President George W. Bush hosted a December White House Conference on the Economy in Washington, DC to discuss key economic issues, including the high cost of health care, the impact of lawsuit abuse, tax and regulatory burdens, and the short- and long-term financial challenges facing American workers.
The two-day conference brought together economic experts, entrepreneurs, and workers as panelists for each topic. The president himself participated in two panels and closed the conference with remarks on issues covered and progress made.
The conference “vividly demonstrated how public policy affects real people and emphasized the serious need for tax, health, and entitlement reform so America can ‘stay on the leading edge of innovation’ in a 21st century global economy,” said Grace-Marie Turner, president of the Galen Institute.

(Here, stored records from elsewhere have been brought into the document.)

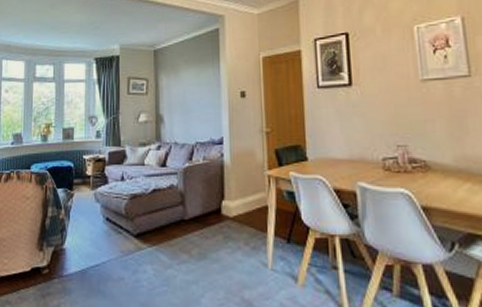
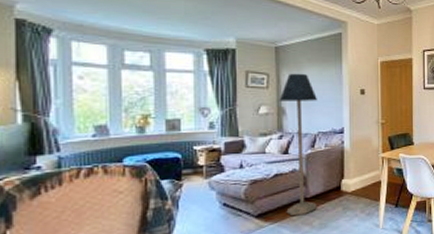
floor lamp: none [157,76,195,239] -> present [279,73,317,215]

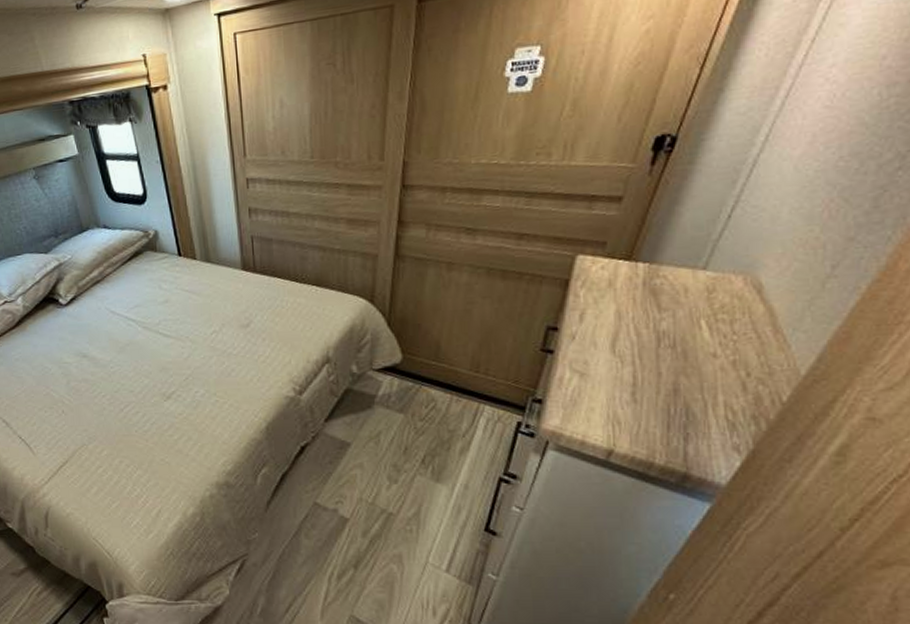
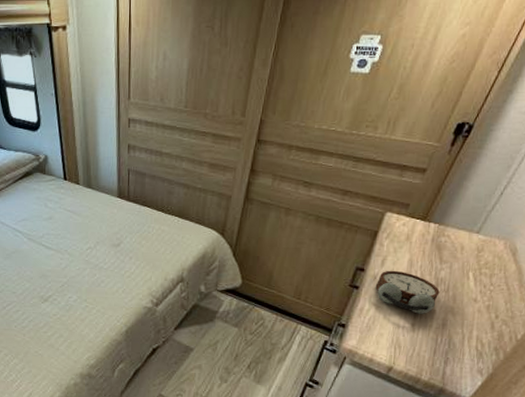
alarm clock: none [575,326,664,379] -> present [375,270,440,314]

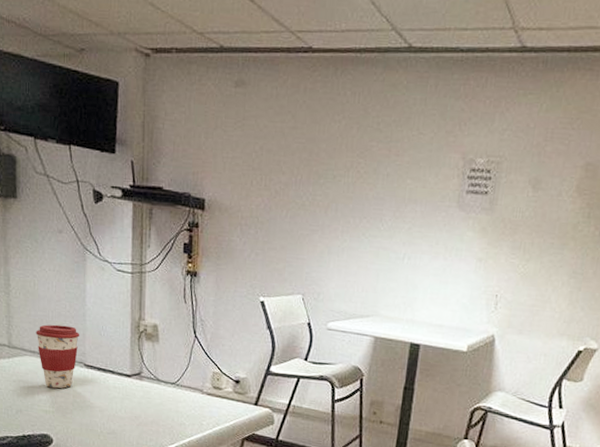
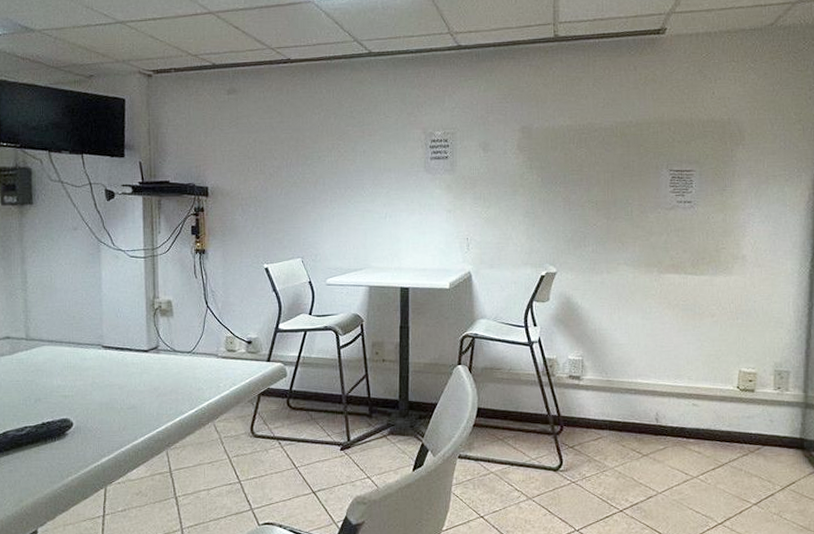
coffee cup: present [36,324,79,389] -> none [53,312,96,373]

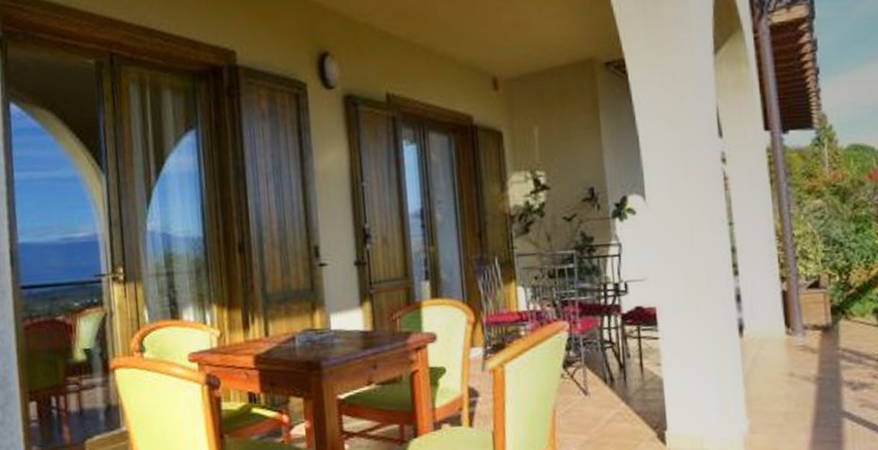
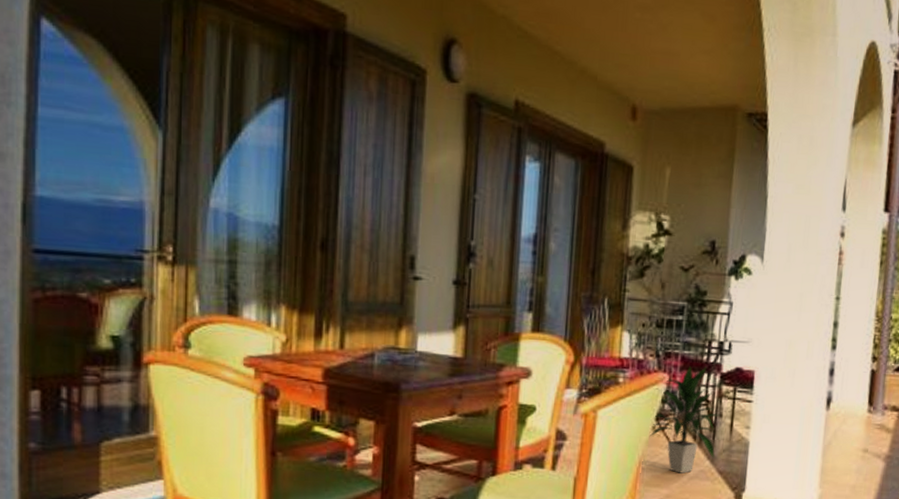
indoor plant: none [560,310,629,418] -> present [650,366,720,474]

Turner was a panelist for the session titled “Making Health Care More Affordable,” chaired by departing Health and Human Services Secretary Tommy Thompson. The panel discussed the latest progress in consumer-driven health care and health savings accounts (HSAs), including the Bush administration’s plan to allow taxpayers to deduct the cost of the health insurance policy they must buy to open an HSA.
HSA Experiences Positive
At the panel session, Turner reviewed consumers’ experience so far with HSAs and health reimbursement arrangements (HRAs), noting the following:
- Companies that have instituted consumer-directed plans have seen their health costs stop increasing, level off, and even fall when they engage employees as partners rather than adversaries in managing health care costs.
- HSAs and other consumer-driven plans have built-in incentives for illness prevention, and early experience shows use of preventive care measures among individuals under these plans is up 25 percent or more.
- Plans are offering new, consumer-friendly options, such as better chronic care management and nurse hotlines that parents with sick children can call to get advice that might prevent an emergency room visit in the middle of the night.
Other topics covered during the panel discussion included information technology, help for small businesses, solutions for the uninsured, and cross-state purchasing of insurance, which is currently illegal under federal law and which Bush wants to legalize.
Turner offered an example of the latter: “Right now, if you live in New Jersey, health insurance policies can cost $3,000 or more a month, largely because the state says people can wait until after they get sick to buy insurance and still pay the same premiums as others who have been paying all along. That’s like saying that you can wait to buy homeowner’s insurance [until] after your house is on fire [and get the insurance] at the same price as your neighbor who has been paying premiums for years.
“This drives up the costs,” Turner said, “as do an excessive number of [state] mandates on what the insurance must cover. Citizens have two choices: either pay the price, or do without. The president’s proposal gives them a third option: to look across state lines for a better deal.”
President Signs Up for HSA
Bush participated in two of the six conference panels and spoke extensively about health care in his closing remarks.
“There is no doubt in my mind, by passing real, substantive medical liability reform, it will help control the rising costs of health care. I believe small businesses should be allowed to join together to pool risk so they can negotiate for health care contracts just like big companies are able to do. And I’m pleased to report that … health savings accounts are beginning to work their way through our markets. After all, I just signed up for one two days ago. When it makes it to my level, you know it’s going to be widespread these days. HSAs are making a difference.”
The president highlighted an average citizen’s experience with HSAs after hearing Chris Krupinski, a mother and widow who owns an art and design studio in Fairfax, Virginia, share her story as a panelist.
“She’s pretty enthusiastic about HSAs,” said Bush. “She went to insurance agent after insurance agent after insurance agent trying to find something she could afford, and eventually she was paying $900 a month for insurance for [herself] and her family.
“Then she heard about health savings accounts, innovative ways for people to cover catastrophic care for their family and at the same time manage … their cash flow needs so they can provide primary care as well. Now she pays $340 a month for a high-deductible plan, and she puts $290 a month into her HSA–puts her own money in, money that will earn interest tax-free, money she can take out tax-free, money that’s her own money, and she’s saving money for her family at the same time.
“In other words,” the president said, “this innovative plan enables her to control her own destiny when it comes to health care, and at the same time provides her comfort in knowing that if there is a catastrophe, the health insurance will cover it for [her] and her family. She’s paying less overall, she chooses her own doctor, she saves her own money, and she makes the health care decisions.”
The president concluded his remarks about health care by saying, “Fast-rising medical costs are a drag on this economy, and so there’s some things we need to do together. One is [to] expand health savings accounts. Two, promote association health care plans. Congress needs to allow small businesses to pool risk. Three, pass medical liability reform. Four, continue to expand information technology throughout the health care system. Five, move generic drugs faster to the market.
“In all we do to reform health care,” he concluded, “we’ve got to make sure the decisions are made by doctors and patients, not by bureaucrats in our nation’s capital.”
Susan Konig ([email protected]) is managing editor of Health Care News.